Melody, tranquila, tu madre sabe que te equivocaste tocando el piano. No pasa nada. No le importa. Te quiere.

Lawrence, deja de preocuparte por el dinero. El dinero no es importante. El seguro no es importante. Tú eres importante.

Sestina, ellos quieren estar contigo, preciosa. Toby tiene miedo de abrazarte porque cree que no te cae bien. Es tímido.

Los padres y las enfermeras y los patrocinadores del viaje (una mujer de Green Bay que llevaba dos años trabajando para lograr aquel sueño) permanecieron a un lado mientras duraron estos extraños abrazos y caricias y susurros.

Diez minutos más tarde Goofy acarició las mejillas de los niños una última vez, saludó exageradamente y recorrió lo que le quedaba de la calle principal, se montó en el monorraíl, se bajó en el Centro de Transporte y Billetes, dejó atrás las taquillas, saludó a Sal Empori y Bert Cappi y a un colorado Vanni Fucci que observaban a la multitud, fue hasta el aparcamiento y subió a un autocar que se marchaba al hotel Hyatt Regency Grand Cypress.
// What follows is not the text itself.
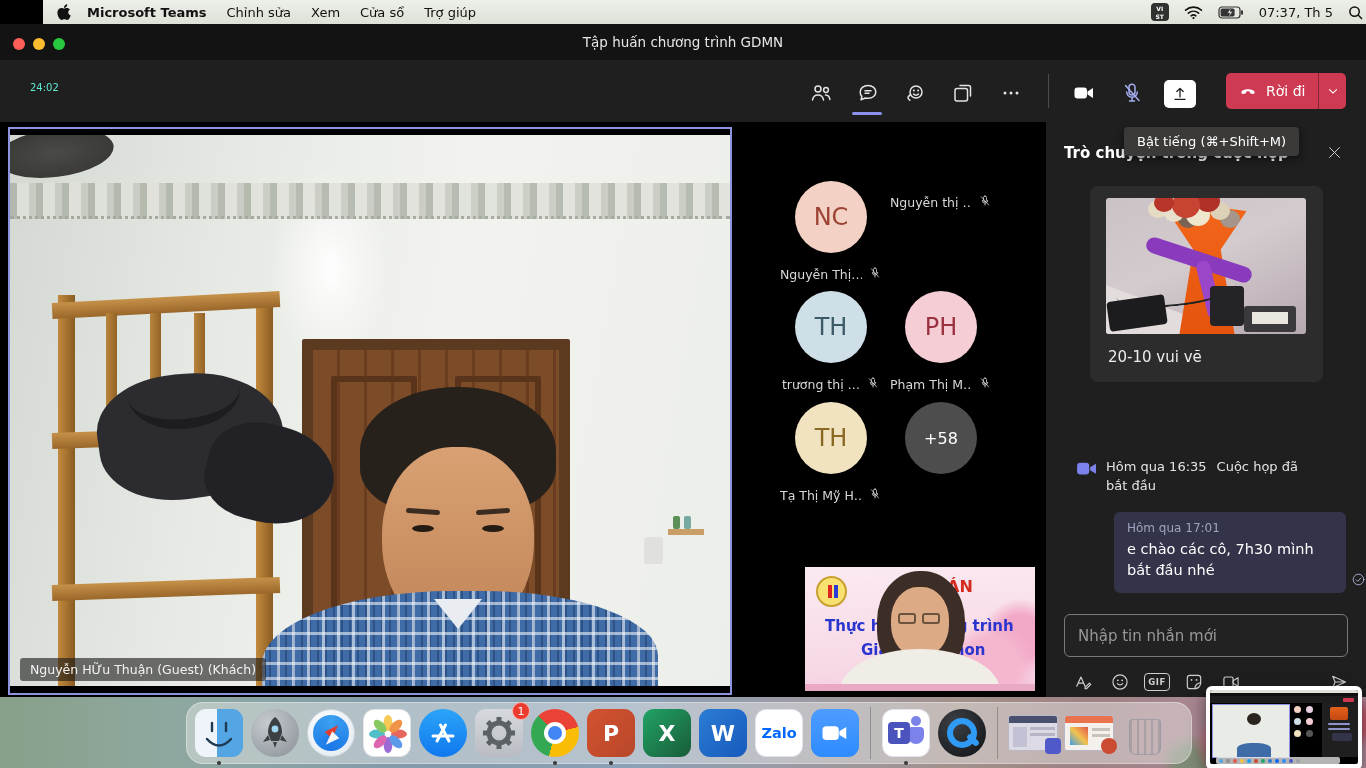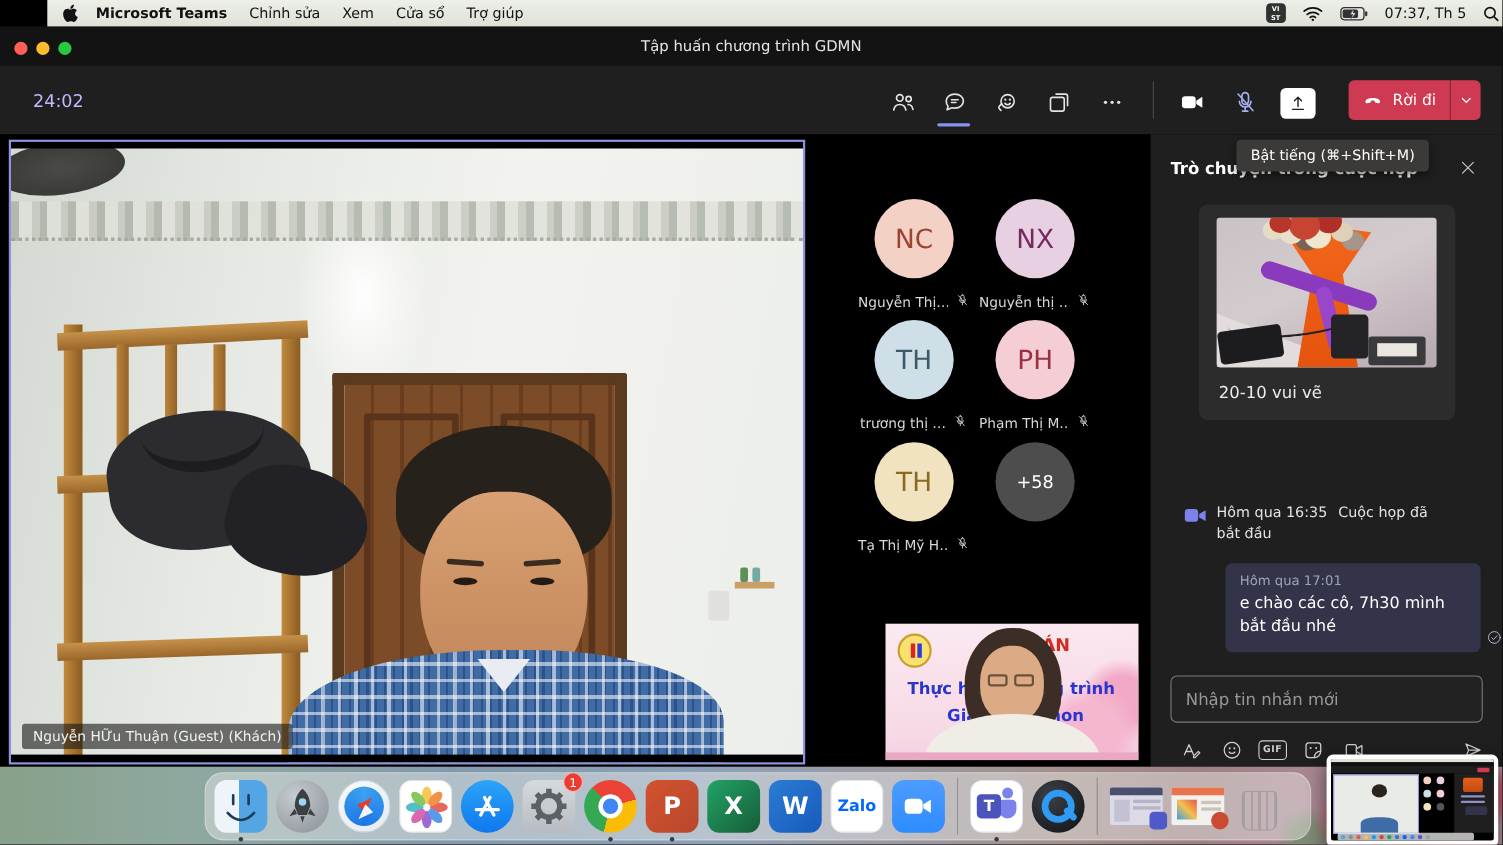"24:02" .timer { color: #c4b5fd -> #5eead4; font-size: 16px -> 10px }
Los turistas ancianos que había en el autocar saludaron y le dieron a Goofy palmaditas en la espalda.

Bert Cappi se volvió hacia Vanni Fucci.

—¿Puedes creerte este maldito sitio?

Vanni Fucci no despegó la mirada de la multitud que se dirigía a las lanzaderas.

—Cierra el puñetero pico y sigue mirando —dijo. Tras ellos, el autocar para el Hyatt arrancó con un siseo y un rugido.